I am a physicist. My expertise, such as it is, is in quantum mechanics, the theory that describes how the world works on microscopic scales. My interest in Jerome arises from the fact that he used his sharp mind to unearth the mathematical pillars on which quantum theory, our most successful scientific guide to the universe, is founded. Astrology and quantum physics rattling around in one Renaissance skull — who’d have thought?

Jerome would be happy that I am introducing him to you: his work, his mind, and his life. He always wanted to be famous; by the age of twelve, he had decided to dedicate himself to creating something that would bring him lasting renown. That you know next to nothing about him points to one of his many dashed hopes.

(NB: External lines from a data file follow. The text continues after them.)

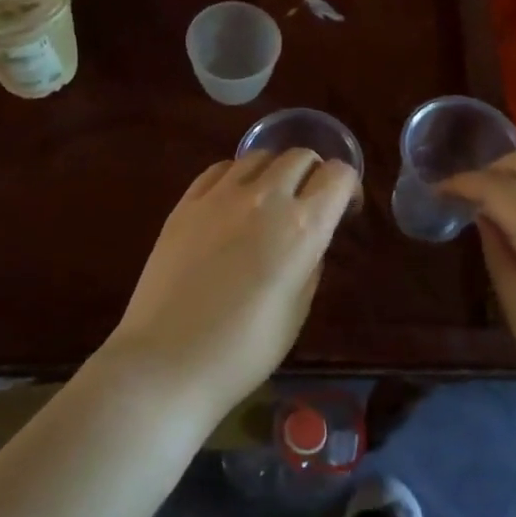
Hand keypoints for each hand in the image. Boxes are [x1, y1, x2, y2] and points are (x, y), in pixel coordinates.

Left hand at [106, 151, 358, 420]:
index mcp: (302, 227)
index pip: (338, 175)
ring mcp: (220, 195)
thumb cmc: (244, 350)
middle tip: (308, 203)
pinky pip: (220, 169)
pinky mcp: (186, 202)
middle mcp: (265, 198)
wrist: (168, 361)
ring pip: (259, 156)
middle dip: (313, 174)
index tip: (342, 210)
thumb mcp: (298, 309)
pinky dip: (237, 176)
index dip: (347, 188)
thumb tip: (310, 237)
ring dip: (274, 171)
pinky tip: (233, 202)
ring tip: (269, 201)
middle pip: (300, 156)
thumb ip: (311, 261)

He hoped also to make his fortune at the gambling table. Despite inventing probability theory for just that purpose, he gambled away his marital bed and all his wife’s jewellery. Then there was his hope that his wife, Lucia, would live a long and happy life. For all the good doctor’s successes in treating others, he could do nothing to halt her death after just fourteen years of marriage. He hoped that his elder son would be a successful physician. Unfortunately, Giovanni’s marriage into a family of gangsters made that particular aspiration particularly optimistic, and the young man’s execution for murder, a plot twist that broke Jerome’s heart, put an end to that hope. Jerome also hoped for grandchildren, but ended up raising only the grandchild of a man who tried to ruin him.

The one thing for which he held no hope was probably his most important and lasting creation. It is the square root of a negative number, something we now call the imaginary number. Though it initially seemed like nothing more than a strange mathematical abstraction, it has turned out to be essential to understanding how the universe holds together.

It was a privilege to be the one to tell him.

You’re probably thinking that I have lost my mind. You might be right. My obsession with Jerome has, in the last few years, taken me over. I have a mind that has been schooled in quantum physics and trained to think rationally, dissecting facts and ideas dispassionately. And here I am, not only celebrating a Renaissance astrologer, but talking as if we are contemporaries.

To me, though, it makes sense. I talk to Jerome. He talks to me. These conversations take place in my head, true, but they are informed by his writings, and by things written about him. We are intellectual contemporaries. We are both rational, both seeking to understand the universe, both convinced that nobody has a good grasp of it yet. We both believe that space and time — time, in particular — are not what you and I have been raised to believe they are. So, yes, this book is not quite what you have come to expect from a science writer with my training and history. But I can’t help that. In my head I have visited Jerome in his prison cell. And maybe it is not just in my head. Within the books that Jerome wrote after his release I see unmistakable traces of my visits.

Perhaps you should walk away before I drag you into this madness.